At this point the customer experience almost always lags so far behind the quality of the coffee that it's insulting to the coffee. Seriously.

Folks... we need to fix this. Let's start by trying to understand who our actual customers are. Then we should probably figure out what they want from us. And what kind of experience they hope to have. Then we can determine what kind of experience they're actually getting - where the big gaps and failures (on our part) are - and can take steps to solve the problems.

But, to do so, one thing has to change first. Note the above "... big gaps and failures (on our part)." Right now we blame the customers. Always. And that's fucked up. Until we fix this - we can't fix anything else.


Coffee has always had a problem with elitism. It's an industry that - to many - seems driven by not only the need to be considered "elite" but also by the need to constantly redefine the criteria by which one is considered elite. This results in tiers of greater and greater elitism and a junior high school clique behavior that is at best irritating and at worst highly destructive.

This elitism creates some of the customer experience problems that coffee has (similar to the behavior you get from the clerks at a vinyl record store). But it also creates problems within the coffee industry. It's distracting, it creates unneeded conflict. It's just lame. You aren't really that fucking cool.


The lack of consistency in coffee is increasingly troubling for me. At this point in time, customers of the best US coffee companies shouldn't be getting dramatically different roasts of the same coffee on subsequent days. Two back to back shots of the same espresso shouldn't taste like completely different coffees. In some ways I think consistency has actually gone down in the last year or two for the top companies.
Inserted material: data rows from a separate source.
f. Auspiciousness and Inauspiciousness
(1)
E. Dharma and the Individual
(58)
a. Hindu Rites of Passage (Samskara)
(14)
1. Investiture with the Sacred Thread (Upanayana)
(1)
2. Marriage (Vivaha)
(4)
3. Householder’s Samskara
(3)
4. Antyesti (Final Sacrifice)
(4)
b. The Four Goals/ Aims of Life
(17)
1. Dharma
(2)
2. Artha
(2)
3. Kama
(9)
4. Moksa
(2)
What I'd really like to see is not the above minimum level of consistency, but actual consistency at a higher level. I'd like to see these coffee companies have consistently good coffee across all coffees and all roasts over time. I'd like to see them buying consistently good green. And I'd like to see coffee prepared to consistent standards and quality (at least within their own business) across all coffees and all staff.

This is where the commodity speciality coffee companies are killing the artisan ones. Sure, Peet's coffee is usually not good. But it is 100% consistent in how it's not good. If you know how you like it - it will always be that way.


Life is all about watching the pendulum swing - and go past it's optimal point. By overshooting again and again we get a better idea of accurate targeting.

This is true with coffee as well. And right now, the pendulum has swung too far when it comes to espresso. We can see the obvious drivers (a return to brewed coffee, single origin espresso, better equipment, baristas becoming roasters / green bean buyers, etc) but what's important is to look at the results. I'd honestly say that (for the top coffee companies in the US) the espresso over all has become less pleasurable over the last 2 years. It's become more interesting, for sure, but it's not as enjoyable.

It would be worthwhile I think to start reconsidering desired flavour profile in creating espresso. The current models (particularly the "nothing but sweet and tart" model) seem to rarely produce espresso that is actually something you'd enjoy drinking every day.

So... those are my hopes.
Do I think we're going to do any of them or see any of them being addressed?

I have no idea - but I can dream now can't I.